Thomas v. United States

DECISION

PER CURIAM:

Petitioner was arraigned on and pleaded not guilty to a charge of murder, in violation of Article 118, Uniform Code of Military Justice, 10 U.S.C. § 918. A general court-martial found him guilty of the lesser offense of negligent homicide, in violation of Article 134, Code, 10 U.S.C. § 934, supra. He was sentenced to a bad conduct discharge, confinement at hard labor for one year, total forfeitures, and reduction to the grade of airman basic. The convening authority eliminated the forfeitures, but otherwise approved the sentence as adjudged. The case is currently pending before this Court pursuant to Article 66, Code, 10 U.S.C. § 866, supra. However, petitioner, prior to filing pleadings in the Article 66 review, requested that this Court order his release from confinement or, alternatively, direct respondent to credit petitioner for 72 days pretrial confinement.

Appellate defense counsel argue that the sentence, insofar as it provides for one year confinement at hard labor, will result in punishment which exceeds the maximum punishment authorized for negligent homicide in the Table of Maximum Punishments, Manual for Courts-Martial, 1969 (Rev.), paragraph 127c. The crux of this argument is that the one year confinement adjudged plus the 72 days pretrial confinement equal a sentence greater than the one year maximum set forth in the Table.

In the exercise of its discretion in adjudging a sentence, a court-martial may consider, among other things, the nature and duration of any pretrial restraint. Manual, supra, paragraph 76a. There is no requirement that the court credit the accused for any time spent in pretrial confinement. See United States v. Clark, 17 U.S. C.M.A. 26, 37 C.M.R. 290 (1967). Pretrial confinement is not part of a sentence; therefore, it is clearly within the power of a court-martial to adjudge a maximum allowable sentence even though the accused may *506have spent some time in pretrial confinement.

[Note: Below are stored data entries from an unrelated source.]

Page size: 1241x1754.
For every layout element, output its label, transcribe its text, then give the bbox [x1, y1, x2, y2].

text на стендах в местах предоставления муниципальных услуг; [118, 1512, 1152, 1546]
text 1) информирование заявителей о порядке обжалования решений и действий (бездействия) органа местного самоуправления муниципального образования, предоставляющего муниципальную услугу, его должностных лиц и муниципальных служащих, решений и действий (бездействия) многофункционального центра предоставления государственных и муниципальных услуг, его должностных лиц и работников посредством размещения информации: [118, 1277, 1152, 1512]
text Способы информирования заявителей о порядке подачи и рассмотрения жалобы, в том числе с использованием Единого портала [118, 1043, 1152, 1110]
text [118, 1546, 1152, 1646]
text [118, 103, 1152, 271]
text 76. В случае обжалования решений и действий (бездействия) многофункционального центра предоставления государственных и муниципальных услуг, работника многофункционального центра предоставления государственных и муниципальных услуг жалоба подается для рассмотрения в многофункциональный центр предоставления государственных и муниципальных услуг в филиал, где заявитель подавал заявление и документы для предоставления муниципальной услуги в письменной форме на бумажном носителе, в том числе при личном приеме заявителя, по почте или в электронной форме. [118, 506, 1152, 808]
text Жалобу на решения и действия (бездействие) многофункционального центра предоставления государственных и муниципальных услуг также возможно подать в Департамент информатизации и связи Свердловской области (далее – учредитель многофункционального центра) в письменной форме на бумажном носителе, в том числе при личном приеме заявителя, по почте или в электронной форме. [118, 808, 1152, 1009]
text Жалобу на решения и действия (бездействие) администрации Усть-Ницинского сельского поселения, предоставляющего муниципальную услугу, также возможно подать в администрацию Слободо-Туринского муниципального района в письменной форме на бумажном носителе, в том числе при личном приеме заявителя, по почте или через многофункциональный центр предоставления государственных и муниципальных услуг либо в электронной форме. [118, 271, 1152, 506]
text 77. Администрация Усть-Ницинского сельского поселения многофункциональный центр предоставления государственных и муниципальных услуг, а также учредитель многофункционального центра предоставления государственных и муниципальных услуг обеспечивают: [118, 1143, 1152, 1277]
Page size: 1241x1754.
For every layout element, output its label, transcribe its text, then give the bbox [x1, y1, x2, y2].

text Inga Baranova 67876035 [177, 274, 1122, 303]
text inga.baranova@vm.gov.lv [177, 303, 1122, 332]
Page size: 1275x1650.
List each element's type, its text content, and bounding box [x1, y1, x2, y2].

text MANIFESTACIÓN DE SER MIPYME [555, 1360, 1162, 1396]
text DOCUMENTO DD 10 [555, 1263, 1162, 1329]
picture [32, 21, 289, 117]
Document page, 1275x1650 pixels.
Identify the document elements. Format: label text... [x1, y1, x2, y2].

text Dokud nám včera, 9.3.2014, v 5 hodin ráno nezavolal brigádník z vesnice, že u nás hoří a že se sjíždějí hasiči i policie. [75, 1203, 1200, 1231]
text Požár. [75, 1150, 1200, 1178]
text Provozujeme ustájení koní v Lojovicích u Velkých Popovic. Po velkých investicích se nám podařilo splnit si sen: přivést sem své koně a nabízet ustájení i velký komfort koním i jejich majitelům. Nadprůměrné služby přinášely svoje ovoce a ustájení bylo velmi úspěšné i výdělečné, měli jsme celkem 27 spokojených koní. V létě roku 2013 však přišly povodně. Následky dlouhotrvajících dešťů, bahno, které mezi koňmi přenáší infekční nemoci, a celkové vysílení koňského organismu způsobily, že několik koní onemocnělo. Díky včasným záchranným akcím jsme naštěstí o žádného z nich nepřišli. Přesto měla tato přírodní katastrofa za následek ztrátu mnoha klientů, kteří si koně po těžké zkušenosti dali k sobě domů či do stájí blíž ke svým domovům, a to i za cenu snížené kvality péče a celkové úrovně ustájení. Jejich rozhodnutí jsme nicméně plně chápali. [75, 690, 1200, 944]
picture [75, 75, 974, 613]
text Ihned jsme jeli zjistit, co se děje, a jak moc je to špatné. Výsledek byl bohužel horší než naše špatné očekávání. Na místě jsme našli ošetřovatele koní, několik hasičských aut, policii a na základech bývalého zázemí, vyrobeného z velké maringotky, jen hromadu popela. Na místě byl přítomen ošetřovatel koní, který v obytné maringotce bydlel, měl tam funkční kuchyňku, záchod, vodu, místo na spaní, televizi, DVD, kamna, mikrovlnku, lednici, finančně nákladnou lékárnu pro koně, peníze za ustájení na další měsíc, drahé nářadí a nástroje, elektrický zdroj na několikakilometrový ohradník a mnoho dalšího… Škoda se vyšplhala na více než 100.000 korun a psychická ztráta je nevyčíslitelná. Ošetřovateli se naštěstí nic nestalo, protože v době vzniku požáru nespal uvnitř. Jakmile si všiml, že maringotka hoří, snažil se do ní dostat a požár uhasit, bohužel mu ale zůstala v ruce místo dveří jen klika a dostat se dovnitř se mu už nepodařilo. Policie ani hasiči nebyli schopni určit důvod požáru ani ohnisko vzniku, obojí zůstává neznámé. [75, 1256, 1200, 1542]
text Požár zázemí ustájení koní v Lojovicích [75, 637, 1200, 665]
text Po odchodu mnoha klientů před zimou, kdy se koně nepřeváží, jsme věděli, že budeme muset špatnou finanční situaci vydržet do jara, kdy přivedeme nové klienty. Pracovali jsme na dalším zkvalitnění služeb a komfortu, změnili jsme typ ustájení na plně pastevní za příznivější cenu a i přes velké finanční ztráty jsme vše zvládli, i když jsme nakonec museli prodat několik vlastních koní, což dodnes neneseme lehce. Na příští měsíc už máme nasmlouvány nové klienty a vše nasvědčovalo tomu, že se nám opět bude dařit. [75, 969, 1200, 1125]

Examining the record of trial, we find that the court could reasonably conclude that the circumstances of this case warranted imposition of the maximum sentence on petitioner. We find no abuse of the court’s discretion that would justify our interference with the sentence.

Appellate defense counsel cite a Department of Defense instruction which they claim requires the military to credit pretrial confinement in the same manner as the Department of Justice. We note that the statute on which the Justice Department pretrial confinement credit provision is based specifically exempts courts-martial. See 18 U.S.C. section 3568. We also note that the language of the cited instruction has been in effect since (at least) 1955, during which time the Court of Military Appeals has held on at least three occasions that “the convicted accused in our system is not entitled by right to credit on his sentence for pretrial confinement.” United States v. Larner, 1 M.J. 371, 374 n.11 (C.M.A.1976), citing United States v. Blackwell, 19 U.S.C.M.A. 196, 41 C.M.R. 196 (1970). See also United States v. Clark, supra.

Additionally, the Defense Department directive predated the statutory Justice Department pretrial confinement credit requirement and thus the directive cannot be said to incorporate by reference the Justice Department requirement.

We note that the Navy Court of Military Review has recently considered the same Defense Department directive with respect to pretrial confinement, and we agree with that court’s conclusion that the directive does not create a mandatory requirement to credit pretrial confinement. See United States v. Corl, 6 M.J. 914 (N.C.M.R.1979) and Hart v. Kurth, 5 M.J. 932 (N.C.M.R.1978).

Accordingly, the petition is denied.